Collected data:
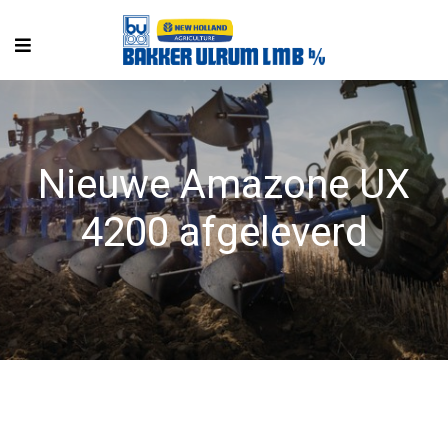
Nieuwe Amazone UX
4200 afgeleverd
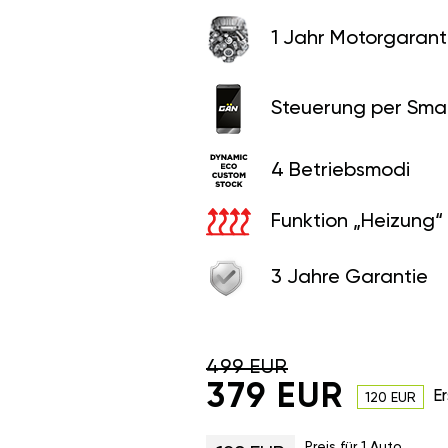
1 Jahr Motorgaranti
Steuerung per Sma
4 Betriebsmodi
Funktion „Heizung“
3 Jahre Garantie
499 EUR
379 EUR
Er
120 EUR
Preis für 1 Auto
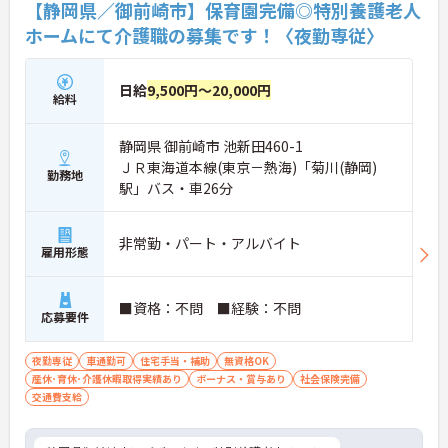
【静岡県／御前崎市】保育園完備◎特別養護老人
ホームにて介護職の募集です！〈夜勤専従〉
日給
9,500円～20,000円
給料
静岡県 御前崎市 池新田460-1
ＪＲ東海道本線(東京－熱海)「菊川(静岡)
勤務地
駅」バス・車26分
非常勤・パート・アルバイト
雇用形態
■資格：不問 ■経験：不問
応募要件
夜勤専従
車通勤可
住宅手当・補助
無資格OK
産休･育休･介護休暇取得実績あり
ボーナス・賞与あり
社会保険完備
交通費支給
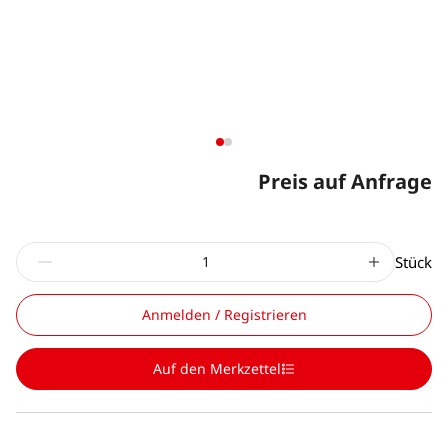
Preis auf Anfrage
Stück
Anmelden / Registrieren
Auf den Merkzettel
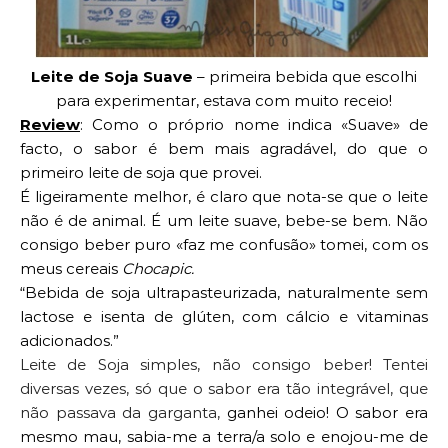
Leite de Soja Suave
– primeira bebida que escolhi
para experimentar, estava com muito receio!
Review
: Como o próprio nome indica «Suave» de
facto, o sabor é bem mais agradável, do que o
primeiro leite de soja que provei.
É ligeiramente melhor, é claro que nota-se que o leite
não é de animal. É um leite suave, bebe-se bem. Não
consigo beber puro «faz me confusão» tomei, com os
meus cereais
Chocapic.
“
Bebida de soja ultrapasteurizada, naturalmente sem
lactose e
isenta de glúten, com cálcio e vitaminas
adicionados.”
Leite de Soja simples, não consigo beber! Tentei
diversas vezes, só que o sabor era
tão
integrável, que
não passava da garganta,
ganhei odeio!
O sabor era
mesmo mau, sab
ia-me a terra/a solo e enojou-me de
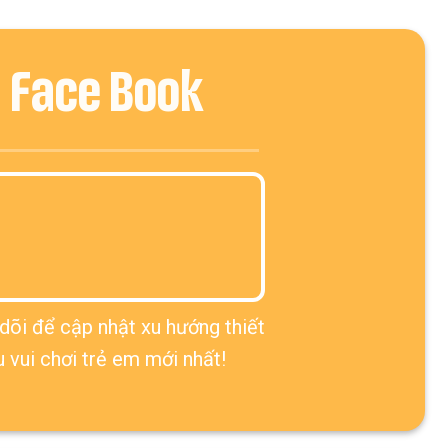
Face Book
dõi để cập nhật xu hướng thiết
u vui chơi trẻ em mới nhất!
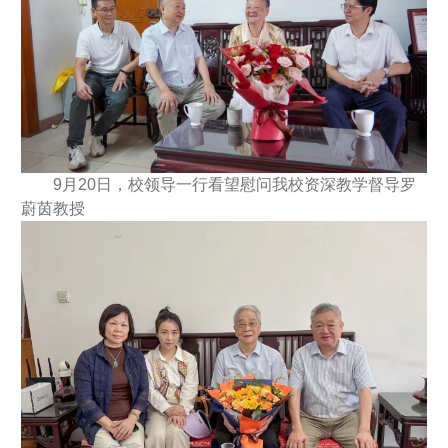
9月20日，校领导一行看望慰问我校资深教学督导罗
蔚茵教授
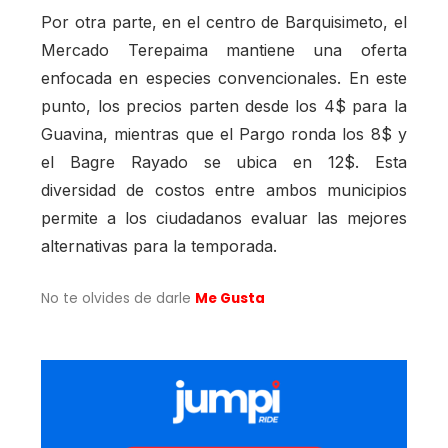
Por otra parte, en el centro de Barquisimeto, el
Mercado Terepaima mantiene una oferta
enfocada en especies convencionales. En este
punto, los precios parten desde los 4$ para la
Guavina, mientras que el Pargo ronda los 8$ y
el Bagre Rayado se ubica en 12$. Esta
diversidad de costos entre ambos municipios
permite a los ciudadanos evaluar las mejores
alternativas para la temporada.
No te olvides de darle
Me Gusta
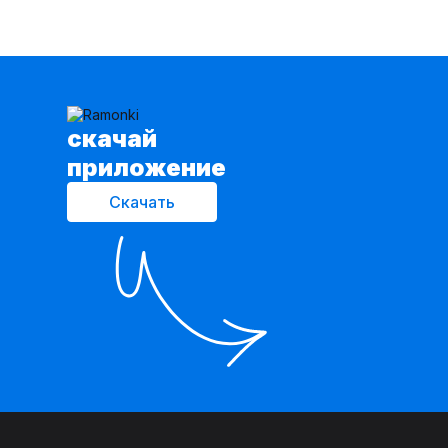
cкачай
приложение
Скачать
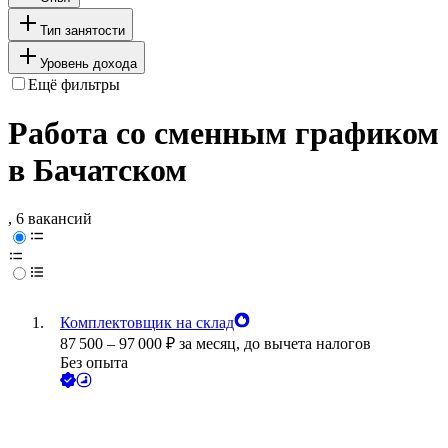
Тип занятости
Уровень дохода
Ещё фильтры
Работа со сменным графиком
в Бачатском
, 6 вакансий
Комплектовщик на склад
87 500
–
97 000
₽
за месяц,
до вычета налогов
Без опыта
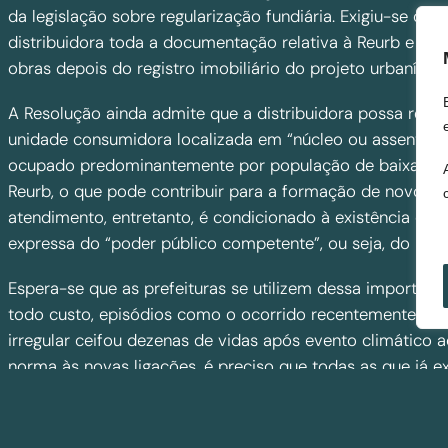
da legislação sobre regularização fundiária. Exigiu-se qu
distribuidora toda a documentação relativa à Reurb e que
obras depois do registro imobiliário do projeto urbanístic
A Resolução ainda admite que a distribuidora possa real
unidade consumidora localizada em “núcleo ou assentamen
ocupado predominantemente por população de baixa ren
Reurb, o que pode contribuir para a formação de novos a
atendimento, entretanto, é condicionado à existência de 
expressa do “poder público competente”, ou seja, do muni
Espera-se que as prefeituras se utilizem dessa importante
todo custo, episódios como o ocorrido recentemente em 
irregular ceifou dezenas de vidas após evento climático a
norma às novas ligações, é preciso que todas as que já ex
que sejam mantidas apenas aquelas que contem com exp
locais, considerados os aspectos urbanísticos, ambientais
poderiam, inclusive, enviar às distribuidoras, de forma p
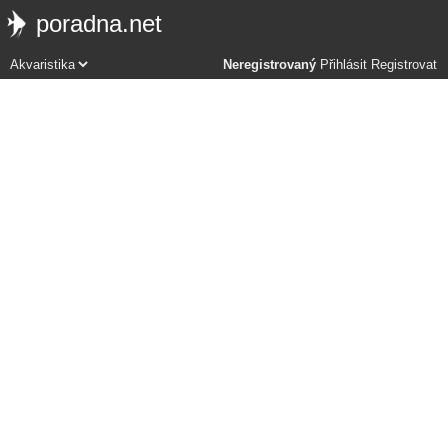
poradna.net
Neregistrovaný
Přihlásit
Registrovat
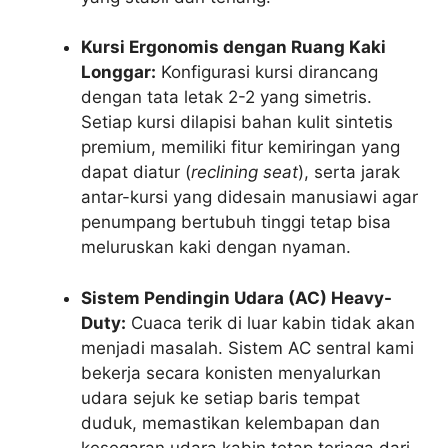
Kursi Ergonomis dengan Ruang Kaki
Longgar:
Konfigurasi kursi dirancang
dengan tata letak 2-2 yang simetris.
Setiap kursi dilapisi bahan kulit sintetis
premium, memiliki fitur kemiringan yang
dapat diatur (
reclining seat
), serta jarak
antar-kursi yang didesain manusiawi agar
penumpang bertubuh tinggi tetap bisa
meluruskan kaki dengan nyaman.
Sistem Pendingin Udara (AC) Heavy-
Duty:
Cuaca terik di luar kabin tidak akan
menjadi masalah. Sistem AC sentral kami
bekerja secara konisten menyalurkan
udara sejuk ke setiap baris tempat
duduk, memastikan kelembapan dan
kesegaran udara kabin tetap terjaga dari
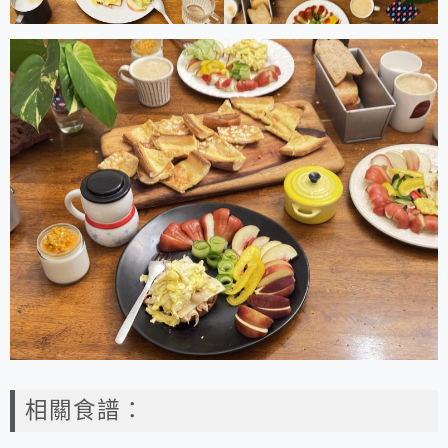
相關食譜：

**What is required**.
Copy out the text from all of the records above, line for line and unchanged. Leave the pictures out.

**Output for this task**.
Nieuwe Amazone UX
4200 afgeleverd
1 Jahr Motorgaranti
Steuerung per Sma
4 Betriebsmodi
Funktion „Heizung“
3 Jahre Garantie
499 EUR
379 EUR
Er
120 EUR
Preis für 1 Auto
【静岡県／御前崎市】保育園完備◎特別養護老人
ホームにて介護職の募集です！〈夜勤専従〉
日給
9,500円～20,000円
給料
静岡県 御前崎市 池新田460-1
ＪＲ東海道本線(東京－熱海)「菊川(静岡)
勤務地
駅」バス・車26分
非常勤・パート・アルバイト
雇用形態
■資格：不問 ■経験：不問
応募要件
夜勤専従
車通勤可
住宅手当・補助
無資格OK
産休･育休･介護休暇取得実績あり
ボーナス・賞与あり
社会保険完備
交通費支給
Preis auf Anfrage
Stück
Anmelden / Registrieren
Auf den Merkzettel
Leite de Soja Suave
– primeira bebida que escolhi
para experimentar, estava com muito receio!
Review
: Como o próprio nome indica «Suave» de
facto, o sabor é bem mais agradável, do que o
primeiro leite de soja que provei.
É ligeiramente melhor, é claro que nota-se que o leite
não é de animal. É um leite suave, bebe-se bem. Não
consigo beber puro «faz me confusão» tomei, com os
meus cereais
Chocapic.
“
Bebida de soja ultrapasteurizada, naturalmente sem
lactose e
isenta de glúten, com cálcio e vitaminas
adicionados.”
Leite de Soja simples, não consigo beber! Tentei
diversas vezes, só que o sabor era
tão
integrável, que
não passava da garganta,
ganhei odeio!
O sabor era
mesmo mau, sab
ia-me a terra/a solo e enojou-me de
Face Book
dõi để cập nhật xu hướng thiết
u vui chơi trẻ em mới nhất!
9月20日，校领导一行看望慰问我校资深教学督导罗
蔚茵教授
Por otra parte, en el centro de Barquisimeto, el
Mercado Terepaima mantiene una oferta
enfocada en especies convencionales. En este
punto, los precios parten desde los 4$ para la
Guavina, mientras que el Pargo ronda los 8$ y
el Bagre Rayado se ubica en 12$. Esta
diversidad de costos entre ambos municipios
permite a los ciudadanos evaluar las mejores
alternativas para la temporada.
No te olvides de darle
Me Gusta
cкачай
приложение
Скачать
Тип занятости
Уровень дохода
Ещё фильтры
Работа со сменным графиком
в Бачатском
, 6 вакансий
Комплектовщик на склад
87 500
–
97 000
₽
за месяц,
до вычета налогов
Без опыта
da legislação sobre regularização fundiária. Exigiu-se qu
distribuidora toda a documentação relativa à Reurb e que
obras depois do registro imobiliário do projeto urbanístic
A Resolução ainda admite que a distribuidora possa real
unidade consumidora localizada em “núcleo ou assentamen
ocupado predominantemente por população de baixa ren
Reurb, o que pode contribuir para a formação de novos a
atendimento, entretanto, é condicionado à existência de 
expressa do “poder público competente”, ou seja, do muni
Espera-se que as prefeituras se utilizem dessa importante
todo custo, episódios como o ocorrido recentemente em 
irregular ceifou dezenas de vidas após evento climático a
norma às novas ligações, é preciso que todas as que já ex
que sejam mantidas apenas aquelas que contem com exp
locais, considerados os aspectos urbanísticos, ambientais
poderiam, inclusive, enviar às distribuidoras, de forma p
poradna.net
Neregistrovaný
Přihlásit
Registrovat
Kursi Ergonomis dengan Ruang Kaki
Longgar:
Konfigurasi kursi dirancang
dengan tata letak 2-2 yang simetris.
Setiap kursi dilapisi bahan kulit sintetis
premium, memiliki fitur kemiringan yang
dapat diatur (
reclining seat
), serta jarak
antar-kursi yang didesain manusiawi agar
penumpang bertubuh tinggi tetap bisa
meluruskan kaki dengan nyaman.
Sistem Pendingin Udara (AC) Heavy-
Duty:
Cuaca terik di luar kabin tidak akan
menjadi masalah. Sistem AC sentral kami
bekerja secara konisten menyalurkan
udara sejuk ke setiap baris tempat
duduk, memastikan kelembapan dan
kesegaran udara kabin tetap terjaga dari
相關食譜：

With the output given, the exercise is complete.